Utilizing local orientation image analysis for microstructure quantification in additive manufacturing

One of the biggest challenges facing the field of additive manufacturing (AM) is to understand the structure/ processing relationships, particularly as a function of position within the build. This requires reliable quantification techniques to extract subtle differences in, for example, dendrite growth direction and scale. Differences in thermal gradients and cooling rates within different melt pools can influence dendrite growth, resulting in several different orientations and morphologies. Here, an automated microstructure quantification method within individual melt pools is introduced. The orientations of dendrite/cellular/grain boundaries are mapped on a local (submicron) level, and the frequency of the specific orientations is tracked relative to the build direction. This technique was used to quantify the microstructure of an additively manufactured 300 maraging steel.
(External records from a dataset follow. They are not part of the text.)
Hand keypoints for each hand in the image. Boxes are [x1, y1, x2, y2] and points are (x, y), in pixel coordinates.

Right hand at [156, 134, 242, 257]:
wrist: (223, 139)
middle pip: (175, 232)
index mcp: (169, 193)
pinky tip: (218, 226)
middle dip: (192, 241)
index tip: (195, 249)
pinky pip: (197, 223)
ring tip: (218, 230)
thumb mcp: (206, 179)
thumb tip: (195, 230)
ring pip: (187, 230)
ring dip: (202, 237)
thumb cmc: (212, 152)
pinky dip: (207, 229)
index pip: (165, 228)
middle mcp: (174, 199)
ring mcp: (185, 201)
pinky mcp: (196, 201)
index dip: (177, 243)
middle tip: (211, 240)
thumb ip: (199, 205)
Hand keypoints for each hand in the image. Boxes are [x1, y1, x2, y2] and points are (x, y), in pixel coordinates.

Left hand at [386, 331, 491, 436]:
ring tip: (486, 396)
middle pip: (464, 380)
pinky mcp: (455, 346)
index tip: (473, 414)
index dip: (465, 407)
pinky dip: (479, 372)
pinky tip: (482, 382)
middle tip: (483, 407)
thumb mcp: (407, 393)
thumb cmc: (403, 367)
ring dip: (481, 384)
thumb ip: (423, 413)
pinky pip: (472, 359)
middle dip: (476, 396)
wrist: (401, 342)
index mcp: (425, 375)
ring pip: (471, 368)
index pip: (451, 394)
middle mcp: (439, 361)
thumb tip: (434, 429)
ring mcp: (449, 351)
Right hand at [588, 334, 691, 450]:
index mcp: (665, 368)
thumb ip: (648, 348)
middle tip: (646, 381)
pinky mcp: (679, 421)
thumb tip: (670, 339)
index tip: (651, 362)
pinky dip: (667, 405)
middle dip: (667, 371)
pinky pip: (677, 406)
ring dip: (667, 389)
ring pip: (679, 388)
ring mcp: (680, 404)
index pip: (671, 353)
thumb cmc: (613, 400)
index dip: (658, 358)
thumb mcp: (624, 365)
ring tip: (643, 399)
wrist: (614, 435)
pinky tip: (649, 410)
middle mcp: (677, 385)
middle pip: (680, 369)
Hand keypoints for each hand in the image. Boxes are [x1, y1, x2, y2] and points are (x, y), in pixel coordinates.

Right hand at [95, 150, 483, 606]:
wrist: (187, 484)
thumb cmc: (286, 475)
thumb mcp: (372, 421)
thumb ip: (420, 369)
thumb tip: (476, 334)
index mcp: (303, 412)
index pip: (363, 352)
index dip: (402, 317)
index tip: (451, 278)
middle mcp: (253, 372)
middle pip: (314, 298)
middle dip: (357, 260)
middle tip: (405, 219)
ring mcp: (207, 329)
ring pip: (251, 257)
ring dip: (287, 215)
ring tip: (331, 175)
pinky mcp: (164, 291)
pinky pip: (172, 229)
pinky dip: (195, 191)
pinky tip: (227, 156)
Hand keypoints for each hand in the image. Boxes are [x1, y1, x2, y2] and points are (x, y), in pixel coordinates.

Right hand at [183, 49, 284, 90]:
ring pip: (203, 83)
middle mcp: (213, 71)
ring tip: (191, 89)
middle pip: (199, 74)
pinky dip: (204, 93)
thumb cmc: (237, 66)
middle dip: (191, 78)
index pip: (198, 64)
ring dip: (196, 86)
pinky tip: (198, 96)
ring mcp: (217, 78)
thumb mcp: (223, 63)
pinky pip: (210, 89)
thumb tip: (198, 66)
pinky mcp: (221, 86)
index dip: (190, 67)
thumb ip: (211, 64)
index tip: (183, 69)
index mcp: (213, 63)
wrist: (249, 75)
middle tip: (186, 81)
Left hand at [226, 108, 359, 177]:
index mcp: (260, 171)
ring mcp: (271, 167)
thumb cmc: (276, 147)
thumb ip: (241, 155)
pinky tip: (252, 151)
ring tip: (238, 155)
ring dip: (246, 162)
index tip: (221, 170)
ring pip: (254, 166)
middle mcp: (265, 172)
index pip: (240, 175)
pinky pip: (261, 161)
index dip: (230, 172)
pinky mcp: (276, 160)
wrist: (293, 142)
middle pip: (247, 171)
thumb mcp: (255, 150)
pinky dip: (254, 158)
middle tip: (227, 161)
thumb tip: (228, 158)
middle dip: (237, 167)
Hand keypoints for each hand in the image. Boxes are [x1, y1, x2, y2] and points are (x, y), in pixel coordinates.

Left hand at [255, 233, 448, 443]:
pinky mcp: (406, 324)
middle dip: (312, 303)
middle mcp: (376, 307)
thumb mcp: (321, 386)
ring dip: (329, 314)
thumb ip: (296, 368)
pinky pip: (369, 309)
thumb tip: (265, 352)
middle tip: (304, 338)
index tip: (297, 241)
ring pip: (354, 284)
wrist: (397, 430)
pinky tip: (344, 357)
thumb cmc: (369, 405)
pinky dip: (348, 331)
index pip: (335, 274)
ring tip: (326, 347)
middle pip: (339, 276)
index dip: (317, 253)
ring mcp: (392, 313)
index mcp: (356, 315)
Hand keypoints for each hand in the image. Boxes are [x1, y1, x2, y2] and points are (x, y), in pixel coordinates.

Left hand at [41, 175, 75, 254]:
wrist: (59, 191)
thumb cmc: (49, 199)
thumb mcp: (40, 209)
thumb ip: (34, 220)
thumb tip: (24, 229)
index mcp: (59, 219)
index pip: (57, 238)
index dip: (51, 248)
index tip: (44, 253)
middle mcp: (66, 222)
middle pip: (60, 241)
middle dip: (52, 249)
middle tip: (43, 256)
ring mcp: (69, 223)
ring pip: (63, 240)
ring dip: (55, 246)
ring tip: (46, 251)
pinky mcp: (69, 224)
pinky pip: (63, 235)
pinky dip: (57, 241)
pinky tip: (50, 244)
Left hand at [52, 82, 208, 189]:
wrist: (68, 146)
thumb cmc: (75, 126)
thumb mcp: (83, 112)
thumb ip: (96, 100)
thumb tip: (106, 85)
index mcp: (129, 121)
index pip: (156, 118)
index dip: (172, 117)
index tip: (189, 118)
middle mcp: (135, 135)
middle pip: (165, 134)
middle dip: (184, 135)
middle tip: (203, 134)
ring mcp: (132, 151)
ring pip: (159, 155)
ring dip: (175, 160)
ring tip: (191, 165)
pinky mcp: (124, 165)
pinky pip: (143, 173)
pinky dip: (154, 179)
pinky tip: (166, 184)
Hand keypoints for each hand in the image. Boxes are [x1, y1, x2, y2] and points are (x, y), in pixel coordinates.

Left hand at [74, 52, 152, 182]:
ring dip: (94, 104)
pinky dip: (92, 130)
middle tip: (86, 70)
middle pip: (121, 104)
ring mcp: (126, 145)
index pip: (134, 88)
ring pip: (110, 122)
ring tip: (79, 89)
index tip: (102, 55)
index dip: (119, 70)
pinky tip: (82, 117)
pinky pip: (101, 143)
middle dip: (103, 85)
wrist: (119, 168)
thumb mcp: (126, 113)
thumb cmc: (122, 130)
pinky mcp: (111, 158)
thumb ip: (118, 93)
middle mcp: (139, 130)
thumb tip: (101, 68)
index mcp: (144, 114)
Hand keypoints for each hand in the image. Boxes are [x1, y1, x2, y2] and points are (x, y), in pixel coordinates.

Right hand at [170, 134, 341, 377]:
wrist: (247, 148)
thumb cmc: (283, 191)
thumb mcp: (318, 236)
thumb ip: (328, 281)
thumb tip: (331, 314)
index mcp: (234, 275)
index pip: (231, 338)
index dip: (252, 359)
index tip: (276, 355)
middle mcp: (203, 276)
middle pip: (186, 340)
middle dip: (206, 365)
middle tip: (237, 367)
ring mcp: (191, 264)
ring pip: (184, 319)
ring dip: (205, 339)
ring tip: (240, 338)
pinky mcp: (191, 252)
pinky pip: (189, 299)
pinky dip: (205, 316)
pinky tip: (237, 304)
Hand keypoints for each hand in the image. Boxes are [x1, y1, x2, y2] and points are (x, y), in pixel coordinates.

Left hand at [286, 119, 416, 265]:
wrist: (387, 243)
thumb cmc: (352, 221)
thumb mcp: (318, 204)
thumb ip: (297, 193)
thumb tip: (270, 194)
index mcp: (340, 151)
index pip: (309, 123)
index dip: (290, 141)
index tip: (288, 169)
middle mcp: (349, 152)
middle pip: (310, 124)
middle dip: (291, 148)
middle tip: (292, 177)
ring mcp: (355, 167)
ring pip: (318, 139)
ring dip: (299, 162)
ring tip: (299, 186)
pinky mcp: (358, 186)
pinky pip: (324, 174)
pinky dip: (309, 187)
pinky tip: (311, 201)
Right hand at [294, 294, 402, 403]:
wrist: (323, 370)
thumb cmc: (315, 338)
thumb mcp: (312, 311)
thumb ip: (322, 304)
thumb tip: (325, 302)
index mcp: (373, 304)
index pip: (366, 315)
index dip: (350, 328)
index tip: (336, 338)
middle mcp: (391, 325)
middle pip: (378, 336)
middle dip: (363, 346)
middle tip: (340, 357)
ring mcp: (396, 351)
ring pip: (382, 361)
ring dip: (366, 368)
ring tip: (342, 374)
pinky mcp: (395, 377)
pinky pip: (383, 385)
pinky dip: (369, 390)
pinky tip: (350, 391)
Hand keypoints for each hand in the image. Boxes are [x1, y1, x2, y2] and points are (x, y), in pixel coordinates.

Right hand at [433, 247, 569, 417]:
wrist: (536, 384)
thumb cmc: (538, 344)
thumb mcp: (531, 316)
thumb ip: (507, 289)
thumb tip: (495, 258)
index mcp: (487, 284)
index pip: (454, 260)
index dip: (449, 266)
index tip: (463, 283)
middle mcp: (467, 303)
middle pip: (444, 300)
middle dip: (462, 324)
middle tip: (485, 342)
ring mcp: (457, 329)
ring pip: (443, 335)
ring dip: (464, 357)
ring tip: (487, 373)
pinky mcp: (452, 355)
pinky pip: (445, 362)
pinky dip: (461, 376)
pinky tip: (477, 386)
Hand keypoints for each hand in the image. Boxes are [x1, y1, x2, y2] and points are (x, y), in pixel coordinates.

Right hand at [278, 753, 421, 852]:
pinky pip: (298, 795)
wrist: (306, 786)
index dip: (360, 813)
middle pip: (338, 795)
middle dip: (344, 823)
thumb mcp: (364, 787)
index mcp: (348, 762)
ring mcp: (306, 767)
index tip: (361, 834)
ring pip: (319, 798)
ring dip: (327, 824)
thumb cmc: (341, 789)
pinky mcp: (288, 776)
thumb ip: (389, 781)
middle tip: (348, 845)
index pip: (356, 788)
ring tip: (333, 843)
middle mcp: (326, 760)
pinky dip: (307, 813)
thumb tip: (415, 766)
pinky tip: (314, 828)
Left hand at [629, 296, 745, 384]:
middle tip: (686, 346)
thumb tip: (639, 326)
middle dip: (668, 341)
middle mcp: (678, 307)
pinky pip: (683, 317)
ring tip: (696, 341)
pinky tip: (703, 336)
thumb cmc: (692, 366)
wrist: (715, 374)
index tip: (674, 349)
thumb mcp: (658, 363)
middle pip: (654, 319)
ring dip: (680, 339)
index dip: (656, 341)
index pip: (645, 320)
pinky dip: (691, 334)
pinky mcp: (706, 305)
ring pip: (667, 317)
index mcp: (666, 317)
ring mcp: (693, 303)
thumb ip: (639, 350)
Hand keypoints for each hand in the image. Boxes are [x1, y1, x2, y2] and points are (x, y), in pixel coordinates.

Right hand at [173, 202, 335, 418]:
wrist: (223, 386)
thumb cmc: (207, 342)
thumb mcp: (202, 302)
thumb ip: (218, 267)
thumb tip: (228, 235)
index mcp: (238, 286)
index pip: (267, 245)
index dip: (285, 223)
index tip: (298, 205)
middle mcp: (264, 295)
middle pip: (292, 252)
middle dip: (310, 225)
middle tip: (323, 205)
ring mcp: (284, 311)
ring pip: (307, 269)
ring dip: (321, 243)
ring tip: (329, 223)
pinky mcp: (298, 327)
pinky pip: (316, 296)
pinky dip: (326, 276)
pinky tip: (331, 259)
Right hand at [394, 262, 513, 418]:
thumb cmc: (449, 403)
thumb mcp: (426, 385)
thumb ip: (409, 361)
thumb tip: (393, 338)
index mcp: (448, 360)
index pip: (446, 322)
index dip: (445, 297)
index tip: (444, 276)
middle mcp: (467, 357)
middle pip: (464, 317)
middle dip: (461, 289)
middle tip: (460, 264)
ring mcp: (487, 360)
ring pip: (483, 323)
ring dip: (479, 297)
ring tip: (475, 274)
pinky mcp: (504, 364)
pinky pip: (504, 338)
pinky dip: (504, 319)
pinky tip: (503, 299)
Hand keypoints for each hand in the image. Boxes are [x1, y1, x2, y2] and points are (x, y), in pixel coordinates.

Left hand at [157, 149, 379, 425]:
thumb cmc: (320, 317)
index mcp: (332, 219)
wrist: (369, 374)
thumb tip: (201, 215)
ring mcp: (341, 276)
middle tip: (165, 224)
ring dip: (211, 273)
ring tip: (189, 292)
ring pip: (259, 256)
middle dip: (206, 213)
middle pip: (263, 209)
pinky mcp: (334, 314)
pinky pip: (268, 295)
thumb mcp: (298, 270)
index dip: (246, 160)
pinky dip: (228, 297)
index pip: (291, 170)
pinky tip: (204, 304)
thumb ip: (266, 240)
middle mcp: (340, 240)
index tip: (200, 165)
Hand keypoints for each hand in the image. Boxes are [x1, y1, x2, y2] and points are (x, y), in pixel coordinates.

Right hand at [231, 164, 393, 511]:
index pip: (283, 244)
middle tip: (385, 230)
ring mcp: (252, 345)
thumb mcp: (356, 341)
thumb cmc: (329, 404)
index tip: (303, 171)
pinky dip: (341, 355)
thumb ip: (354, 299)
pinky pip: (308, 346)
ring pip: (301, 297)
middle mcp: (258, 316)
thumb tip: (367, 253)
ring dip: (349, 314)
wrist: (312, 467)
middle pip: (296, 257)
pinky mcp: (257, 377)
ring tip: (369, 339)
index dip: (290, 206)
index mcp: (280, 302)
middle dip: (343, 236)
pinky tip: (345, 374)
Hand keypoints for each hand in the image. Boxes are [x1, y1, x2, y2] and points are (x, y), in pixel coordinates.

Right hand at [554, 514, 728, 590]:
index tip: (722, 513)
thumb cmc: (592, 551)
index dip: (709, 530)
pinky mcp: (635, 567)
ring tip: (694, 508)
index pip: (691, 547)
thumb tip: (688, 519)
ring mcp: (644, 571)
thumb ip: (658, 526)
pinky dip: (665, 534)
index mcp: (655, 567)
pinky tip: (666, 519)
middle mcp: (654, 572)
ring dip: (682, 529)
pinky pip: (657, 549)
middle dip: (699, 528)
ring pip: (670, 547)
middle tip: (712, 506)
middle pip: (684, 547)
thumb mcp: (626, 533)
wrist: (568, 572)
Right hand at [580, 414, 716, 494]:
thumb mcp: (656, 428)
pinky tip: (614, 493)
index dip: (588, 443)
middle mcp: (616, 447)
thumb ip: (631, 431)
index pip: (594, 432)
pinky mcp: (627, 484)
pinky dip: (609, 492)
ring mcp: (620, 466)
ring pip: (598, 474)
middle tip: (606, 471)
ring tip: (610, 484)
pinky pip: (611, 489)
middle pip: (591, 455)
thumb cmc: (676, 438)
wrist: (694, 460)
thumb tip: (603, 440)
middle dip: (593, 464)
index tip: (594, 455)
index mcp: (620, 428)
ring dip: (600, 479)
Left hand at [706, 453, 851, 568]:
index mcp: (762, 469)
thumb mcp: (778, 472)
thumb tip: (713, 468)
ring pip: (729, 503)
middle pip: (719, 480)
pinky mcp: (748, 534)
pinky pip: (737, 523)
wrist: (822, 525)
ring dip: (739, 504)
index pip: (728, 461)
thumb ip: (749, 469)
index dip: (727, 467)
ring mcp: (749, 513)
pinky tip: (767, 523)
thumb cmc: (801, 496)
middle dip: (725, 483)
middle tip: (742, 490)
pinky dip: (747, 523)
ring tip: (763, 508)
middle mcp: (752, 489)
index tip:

The orientation mapping revealed subtle differences as a function of the build height, presumably related to the different cooling rates. For example, dendrite growth at the bottom and the top of the build was characterized by a wider variation of growth directions, while in the middle part of the build, dendrite/cell growth was in more distinct directions due to more steady-state heat transfer. Local orientation image analysis provided a comprehensive approach to detect and quantify these subtle differences in microstructure and is thus an important tool for quantifying the structure/processing relationships in additively manufactured parts.